[Activity 1]
According to the Btrfs mount-time thread below, how long does mounting the 20TB filesystem take?

Probably yes. The thing that is happening is that all block group items
are read from the extent tree. And, instead of being nicely grouped
together, they are scattered all over the place, at their virtual
address, in between all normal extent items.

So, mount time depends on cold random read iops your storage can do, and
the size of the extent tree and amount of block groups. And, your extent
tree has more items in it if you have more extents. So, yes, writing a
lot of 4kiB files should have a similar effect I think as a lot of
128MiB files that are still stored in 1 extent per file.

>  I can redo the test with much 
>> more realistic data if people have legitimate reason to think it will 
>> drastically change the result.
> 
> We are hosting some large BTRFS filesystems on Ceph (RBD used by
> QEMU/KVM). I believe the delay is heavily linked to the number of files
> (I didn't check if snapshots matter and I suspect it does but not as
> much as the number of "original" files at least if you don't heavily
> modify existing files but mostly create new ones as we do).
> As an example, we have a filesystem with 20TB used space with 4
> subvolumes hosting multi millions files/directories (probably 10-20
> millions total I didn't check the exact number recently as simply
> counting files is a very long process) and 40 snapshots for each volume.
> Mount takes about 15 minutes.
> We have virtual machines that we don't reboot as often as we would like
> because of these slow mount times.
> 
> If you want to study this, you could :
> - graph the delay for various individual file sizes (instead of 25x10GB,
> create 2 500 x 100MB and 250 000 x 1MB files between each run and
> compare to the original result)
> - graph the delay vs the number of snapshots (probably starting with a
> large number of files in the initial subvolume to start with a non
> trivial mount delay)

[Supplied information]
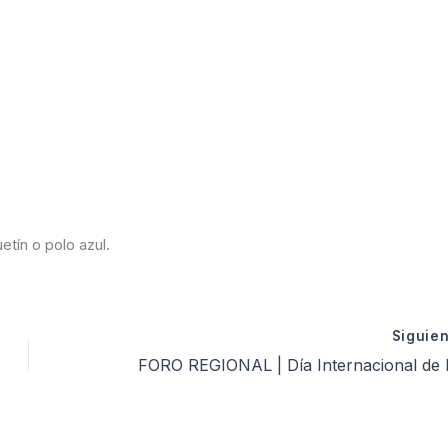
tín o polo azul.
Siguie
FORO REGIONAL | Día Internacional de la Eliminación de la Violencia contra la M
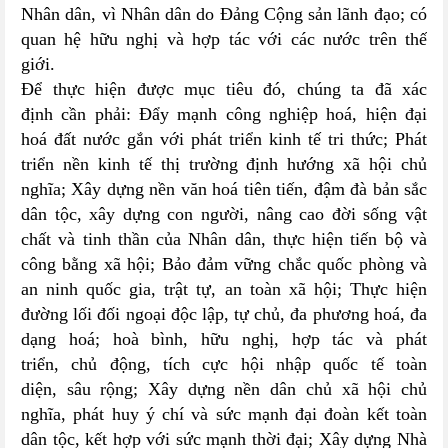
Nhân dân, vì Nhân dân do Đảng Cộng sản lãnh đạo; có
quan hệ hữu nghị và hợp tác với các nước trên thế
giới.
Để thực hiện được mục tiêu đó, chúng ta đã xác
định cần phải: Đẩy mạnh công nghiệp hoá, hiện đại
hoá đất nước gắn với phát triển kinh tế tri thức; Phát
triển nền kinh tế thị trường định hướng xã hội chủ
nghĩa; Xây dựng nền văn hoá tiên tiến, đậm đà bản sắc
dân tộc, xây dựng con người, nâng cao đời sống vật
chất và tinh thần của Nhân dân, thực hiện tiến bộ và
công bằng xã hội; Bảo đảm vững chắc quốc phòng và
an ninh quốc gia, trật tự, an toàn xã hội; Thực hiện
đường lối đối ngoại độc lập, tự chủ, đa phương hoá, đa
dạng hoá; hoà bình, hữu nghị, hợp tác và phát
triển, chủ động, tích cực hội nhập quốc tế toàn
diện, sâu rộng; Xây dựng nền dân chủ xã hội chủ
nghĩa, phát huy ý chí và sức mạnh đại đoàn kết toàn
dân tộc, kết hợp với sức mạnh thời đại; Xây dựng Nhà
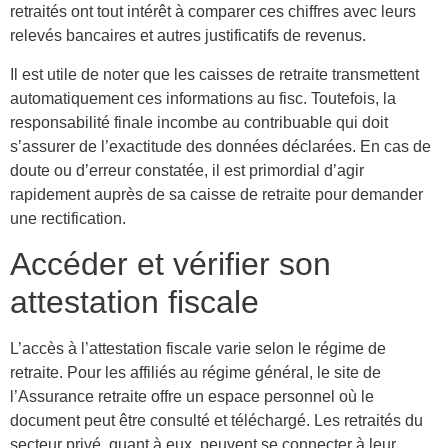
retraités ont tout intérêt à comparer ces chiffres avec leurs
relevés bancaires et autres justificatifs de revenus.
Il est utile de noter que les caisses de retraite transmettent
automatiquement ces informations au fisc. Toutefois, la
responsabilité finale incombe au contribuable qui doit
s’assurer de l’exactitude des données déclarées. En cas de
doute ou d’erreur constatée, il est primordial d’agir
rapidement auprès de sa caisse de retraite pour demander
une rectification.
Accéder et vérifier son
attestation fiscale
L’accès à l’attestation fiscale varie selon le régime de
retraite. Pour les affiliés au régime général, le site de
l’Assurance retraite offre un espace personnel où le
document peut être consulté et téléchargé. Les retraités du
secteur privé, quant à eux, peuvent se connecter à leur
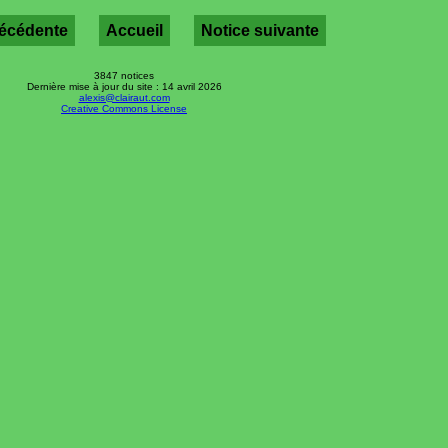
récédente
Accueil
Notice suivante
3847 notices
Dernière mise à jour du site : 14 avril 2026
alexis@clairaut.com
Creative Commons License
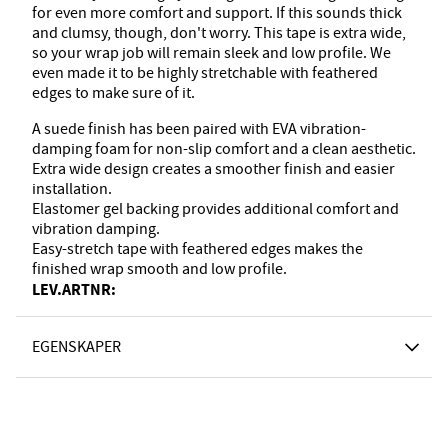
for even more comfort and support. If this sounds thick
and clumsy, though, don't worry. This tape is extra wide,
so your wrap job will remain sleek and low profile. We
even made it to be highly stretchable with feathered
edges to make sure of it.
A suede finish has been paired with EVA vibration-
damping foam for non-slip comfort and a clean aesthetic.
Extra wide design creates a smoother finish and easier
installation.
Elastomer gel backing provides additional comfort and
vibration damping.
Easy-stretch tape with feathered edges makes the
finished wrap smooth and low profile.
LEV.ARTNR:
EGENSKAPER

[Activity 2]
From the listing, transcribe the part that opens with the line containing "retraités ont tout" and closes with the line containing "responsabilité finale incombe".

[Solution 1]
About 15 minutes.

[Solution 2]
retraités ont tout intérêt à comparer ces chiffres avec leurs
relevés bancaires et autres justificatifs de revenus.
Il est utile de noter que les caisses de retraite transmettent
automatiquement ces informations au fisc. Toutefois, la
responsabilité finale incombe au contribuable qui doit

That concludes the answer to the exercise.